Il “reddito minimo” così inteso si configura come parte organica di un sistema di welfare nazionale alla stessa stregua della sanità e dell’istruzione pubblica. Un modello di welfare basato su un reddito minimo garantito e tendenzialmente universale è un elemento unificante dell’intero sistema di protezione sociale nel quale i diversi interventi assistenziali non appaiono come espressione di situazioni individuali specifiche ma come “norma sociale” di riconoscimento di un diritto di cittadinanza. Agli effetti sulla redistribuzione primaria del reddito, derivanti dagli interventi di creazione diretta di lavoro o di riduzione sussidiata degli orari, si aggiungerebbero quelli sulla redistribuzione secondaria del reddito dovuti al “ridisegno” del modello di welfare; ne risulterebbero irrobustite le condizioni per il riassorbimento degli effetti amplificatori delle disuguaglianze derivanti dell’attuale modello produttivo. La possibilità di realizzare un modello di welfare così strutturato richiede naturalmente un impegno redistributivo particolarmente intenso e quindi un sistema fiscale più progressivo e più efficiente.
Tempi di vita e di lavoro: maternità e paternità
Il Jobs Act (art. 9 c. a) rinvia l’estensione del congedo di maternità alle donne lavoratrici non dipendenti successivamente alla realizzazione di "una ricognizione delle categorie di lavoratrici beneficiarie". In sostanza le misure di conciliazione restano ancora privilegio delle lavoratrici e dei lavoratori dipendenti e pensate prevalentemente per le donne.
Sbilanciamoci! propone di assicurare un assegno di maternità universale per cinque mesi, pari al 150% della pensione sociale, a tutte le madri, indipendentemente dal fatto che siano dipendenti o autonome, che siano stabili o precarie, che lavorino o che siano disoccupate. L’assegno di maternità dovrebbe comprendere il riconoscimento di cinque mesi di contributi figurativi da distribuire su entrambi i genitori. L’assegno dovrebbe essere posto a carico della fiscalità generale. E’ necessario inoltre offrire pari opportunità introducendo il congedo per i padri, indipendentemente dal contratto e dalla tipologia di azienda.
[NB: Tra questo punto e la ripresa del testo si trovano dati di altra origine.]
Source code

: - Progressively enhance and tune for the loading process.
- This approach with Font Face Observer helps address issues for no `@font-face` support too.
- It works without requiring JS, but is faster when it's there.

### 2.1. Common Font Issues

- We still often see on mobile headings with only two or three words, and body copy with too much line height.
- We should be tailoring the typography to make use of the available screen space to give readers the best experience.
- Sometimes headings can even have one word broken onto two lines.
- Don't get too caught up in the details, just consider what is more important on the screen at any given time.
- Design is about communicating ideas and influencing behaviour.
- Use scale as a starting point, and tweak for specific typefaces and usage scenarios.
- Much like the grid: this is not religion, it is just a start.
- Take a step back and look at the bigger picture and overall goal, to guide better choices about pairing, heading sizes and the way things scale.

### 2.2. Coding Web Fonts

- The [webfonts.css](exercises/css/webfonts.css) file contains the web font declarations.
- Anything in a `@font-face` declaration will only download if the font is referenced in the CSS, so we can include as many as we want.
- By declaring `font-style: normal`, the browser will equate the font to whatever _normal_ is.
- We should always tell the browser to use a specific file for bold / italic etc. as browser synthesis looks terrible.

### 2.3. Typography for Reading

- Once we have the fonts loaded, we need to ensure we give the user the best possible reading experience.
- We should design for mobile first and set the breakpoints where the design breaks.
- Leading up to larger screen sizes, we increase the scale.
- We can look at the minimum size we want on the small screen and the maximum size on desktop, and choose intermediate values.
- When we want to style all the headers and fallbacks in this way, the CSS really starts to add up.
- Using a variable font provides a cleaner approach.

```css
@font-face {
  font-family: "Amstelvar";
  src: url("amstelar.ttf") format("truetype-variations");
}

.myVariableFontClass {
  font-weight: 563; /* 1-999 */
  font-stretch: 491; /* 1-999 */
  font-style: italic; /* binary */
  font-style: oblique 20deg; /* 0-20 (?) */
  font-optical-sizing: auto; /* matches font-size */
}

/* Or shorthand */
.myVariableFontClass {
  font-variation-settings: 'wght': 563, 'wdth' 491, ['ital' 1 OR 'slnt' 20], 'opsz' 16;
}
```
Le misure di conciliazione dovrebbero essere affiancate da un sistema pubblico per l’infanzia in grado di garantire a tutte le bambini e i bambini un percorso scolastico sin dai primi anni di età.
Saperi e lavoro
Un nesso stringente lega il Jobs Act alla riforma per la Buona scuola del Governo Renzi che compie un ulteriore salto di qualità nella mercificazione e privatizzazione dei saperi e sceglie come obiettivo prioritario non la garanzia universale del diritto allo studio, ma la subordinazione della formazione alle logiche di mercato e alle esigenze di breve termine di aziende e imprese, interessate a comprimere il costo del lavoro. L’aumento degli investimenti pubblici nell’istruzione dall’attuale 4,7% al 6,5% del Pil, la drastica riduzione di quelli destinati alle scuole private, l’approvazione di una legge quadro nazionale sul diritto allo studio scolastico, il sostegno ai redditi degli studenti, insieme a interventi strutturali per l’edilizia scolastica e al sostegno della ricerca pubblica, potrebbero garantire lo sviluppo di un rapporto diverso tra saperi e lavoro e porre le basi per la formazione di un’occupazione qualificata e non ricattabile, capace di dare impulso alla riconversione del modello produttivo in chiave ambientalmente e socialmente sostenibile.